After spending the summer more or less not touching computers at all (except for loading models into the 3D-printer that I got), work life is back with full force. With that comes a lot more time hands on keyboard, and I think that I’m enjoying it more than when I left for summer vacation.
Still, it’s kind of a strange time to be in software with the economy not being great and AI-hype along with predictions that anyone who writes code for a living will be replaced by a machine any day now. I guess that the jury is still out on that one, and if it’s a guilty verdict I’m going to have to come up with something else to do with my time.
Back at work, I’ve had reason to deep dive a bit into the operations side of large language models. It’s been fun reading up on what goes into running these things efficiently and the resources required to do so. Fun, because it’s something completely new that I get to have a better understanding of the workings of, and also because of the tinkering involved. Now I just wish I had some hardware on which to run local inference.

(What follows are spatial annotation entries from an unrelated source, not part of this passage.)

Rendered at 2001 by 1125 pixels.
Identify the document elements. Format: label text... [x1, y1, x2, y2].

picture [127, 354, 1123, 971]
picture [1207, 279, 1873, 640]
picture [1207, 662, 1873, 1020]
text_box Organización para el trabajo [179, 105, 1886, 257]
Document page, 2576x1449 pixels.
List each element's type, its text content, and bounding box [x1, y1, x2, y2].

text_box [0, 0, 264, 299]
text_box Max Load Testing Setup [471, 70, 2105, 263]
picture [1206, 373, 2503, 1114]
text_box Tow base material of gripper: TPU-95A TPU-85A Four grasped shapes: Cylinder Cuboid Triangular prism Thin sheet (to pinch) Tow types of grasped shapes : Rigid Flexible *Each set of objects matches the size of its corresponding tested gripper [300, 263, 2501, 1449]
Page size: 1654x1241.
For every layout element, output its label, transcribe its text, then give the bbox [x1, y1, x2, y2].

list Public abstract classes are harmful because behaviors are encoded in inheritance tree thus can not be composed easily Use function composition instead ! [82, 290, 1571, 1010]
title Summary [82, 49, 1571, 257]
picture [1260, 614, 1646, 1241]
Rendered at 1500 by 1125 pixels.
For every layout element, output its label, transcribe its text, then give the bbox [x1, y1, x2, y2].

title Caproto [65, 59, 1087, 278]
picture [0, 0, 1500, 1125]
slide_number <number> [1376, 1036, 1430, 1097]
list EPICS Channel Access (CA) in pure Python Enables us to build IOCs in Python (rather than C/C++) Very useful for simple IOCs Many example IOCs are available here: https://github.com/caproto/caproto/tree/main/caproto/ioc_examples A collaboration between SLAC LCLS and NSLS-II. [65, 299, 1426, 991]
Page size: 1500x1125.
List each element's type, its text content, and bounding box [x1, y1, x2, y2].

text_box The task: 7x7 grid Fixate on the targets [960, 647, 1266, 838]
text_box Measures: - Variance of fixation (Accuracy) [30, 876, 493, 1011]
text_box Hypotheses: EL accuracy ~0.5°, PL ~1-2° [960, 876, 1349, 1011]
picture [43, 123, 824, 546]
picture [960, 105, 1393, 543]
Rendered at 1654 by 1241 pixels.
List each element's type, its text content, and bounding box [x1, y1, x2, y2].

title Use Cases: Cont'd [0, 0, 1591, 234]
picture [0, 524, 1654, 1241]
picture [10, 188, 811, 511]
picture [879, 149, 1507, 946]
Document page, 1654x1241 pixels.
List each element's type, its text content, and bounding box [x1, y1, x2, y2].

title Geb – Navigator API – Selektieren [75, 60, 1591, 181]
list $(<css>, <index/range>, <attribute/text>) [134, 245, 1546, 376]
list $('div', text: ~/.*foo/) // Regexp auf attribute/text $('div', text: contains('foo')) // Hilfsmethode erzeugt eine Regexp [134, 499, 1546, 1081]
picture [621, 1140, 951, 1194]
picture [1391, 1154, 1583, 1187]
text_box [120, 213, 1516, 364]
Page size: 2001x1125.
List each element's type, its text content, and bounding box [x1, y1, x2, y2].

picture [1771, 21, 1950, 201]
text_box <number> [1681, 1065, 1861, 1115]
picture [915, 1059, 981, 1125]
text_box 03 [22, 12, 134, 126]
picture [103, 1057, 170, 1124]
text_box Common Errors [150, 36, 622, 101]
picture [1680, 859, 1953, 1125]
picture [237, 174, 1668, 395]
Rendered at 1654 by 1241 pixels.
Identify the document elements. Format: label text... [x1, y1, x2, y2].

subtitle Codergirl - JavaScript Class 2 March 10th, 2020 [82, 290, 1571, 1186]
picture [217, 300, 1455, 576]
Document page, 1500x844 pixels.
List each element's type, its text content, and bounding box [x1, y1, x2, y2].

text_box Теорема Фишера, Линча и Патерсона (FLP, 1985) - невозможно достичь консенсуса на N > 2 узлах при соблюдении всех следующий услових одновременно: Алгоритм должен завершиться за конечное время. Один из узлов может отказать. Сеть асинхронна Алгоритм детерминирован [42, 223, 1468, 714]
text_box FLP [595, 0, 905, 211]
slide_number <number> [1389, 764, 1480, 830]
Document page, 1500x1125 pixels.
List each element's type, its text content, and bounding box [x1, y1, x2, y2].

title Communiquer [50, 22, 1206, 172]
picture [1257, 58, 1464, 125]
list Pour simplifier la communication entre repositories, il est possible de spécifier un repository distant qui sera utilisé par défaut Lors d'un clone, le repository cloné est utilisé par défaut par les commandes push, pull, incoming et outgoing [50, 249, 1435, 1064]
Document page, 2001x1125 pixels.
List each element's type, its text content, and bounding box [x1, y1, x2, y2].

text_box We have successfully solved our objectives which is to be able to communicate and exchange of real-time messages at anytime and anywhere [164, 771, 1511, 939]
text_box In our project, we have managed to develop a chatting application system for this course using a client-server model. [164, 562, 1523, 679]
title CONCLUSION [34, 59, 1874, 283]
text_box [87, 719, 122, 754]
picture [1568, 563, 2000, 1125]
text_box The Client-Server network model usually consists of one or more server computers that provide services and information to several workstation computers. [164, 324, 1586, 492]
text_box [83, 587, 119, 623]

I have been running inference on an ASUS PN64 mini pc however. It has slightly faster RAM than my work laptop and thus performs a bit better. Qwen3-coder 30b will generate a working, single file implementation of Tetris in about ten minutes. That’s about 7 tokens per second or so. I installed Debian 13 on it, and I really like it. Ever since I installed a desktop OS on it, it’s been crashing randomly. It turns out that it was a power management issue and the kernel does indeed spew out warnings about that at boot. Just disabling anything power management related seems to have fixed the issue. Now I just wish that it would take the all of the 64 Gb of RAM that I have for it, but it appears that it’s caped at 32, which is annoying when you’re tinkering with local language models.